Certainly if a Publisher can collate irrefutable evidence from the “output” of AI tools that its content has been unlawfully ingested and repurposed by the AI, this may open up an infringement action for the Publisher to take against the AI company. This is, of course, the challenge which The Times has taken on in its case against OpenAI.
So what next?
It will be interesting to see how the Times’ case against OpenAI is resolved, as the outcome is likely to have a huge impact on how the Generative AI industry proceeds from here.

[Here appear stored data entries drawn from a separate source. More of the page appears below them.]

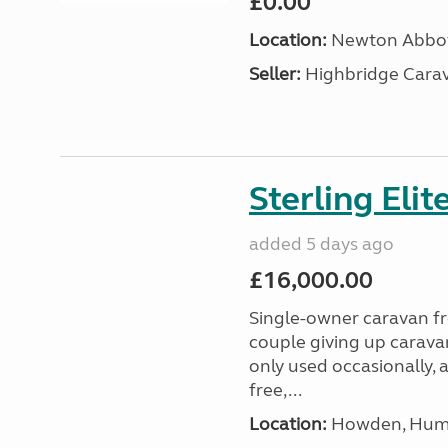
£0.00
Location:
Newton Abbot
Seller:
Highbridge Carav
Sterling Eli
added 5 days ago
£16,000.00
Single-owner caravan fro
couple giving up carava
only used occasionally, 
free,...
Location:
Howden, Humb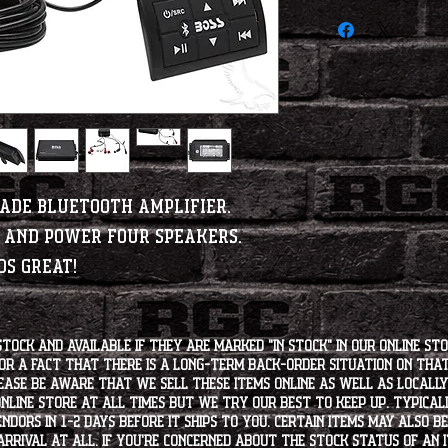
rade Bluetooth Amplifier.
e and power four speakers.
ds great!
stock and available if they are marked "IN STOCK" in our online st
for a fact that there is a long-term back-order situation on tha
ease be aware that we sell these items online as well as locally, 
line store at all times but we try our best to keep up. Typically
endors in 1-2 days before it ships to you. Certain items may also b
rrival at all. If you're concerned about the stock status of an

The outcome is anybody’s guess, but a court decision in favour of The Times would be a seismic spanner in the works for the Generative AI industry and the financial implications of training AI models going forwards – potentially opening the floodgates to more lawsuits from Publishers of this nature across multiple jurisdictions.
On the other hand, a court decision in favour of OpenAI would seemingly give the green-light to indiscriminate scraping of online content for AI training purposes (at least in the US), compromising the rights of Publishers to protect the integrity of their copyright-protected works going forwards.
Here in the UK, the Government has acknowledged that “it is vitally important that AI-generated content does not supplant the work of our musicians, filmmakers and journalists” and is currently working with broadcasters, publishers and creative businesses to understand the impact that AI has on their work.
It may be the case that various jurisdictions regulate TDM for AI training differently (and there are open jurisdictional questions about “where” TDM activity has been carried out and where infringement claims can be raised). For now, it appears that global governments are finding it too difficult to weigh-in on the issue of determining “fair market value” for use of Publisher works for AI training purposes, ultimately leaving it up to the industry – and indeed litigation – to determine such value.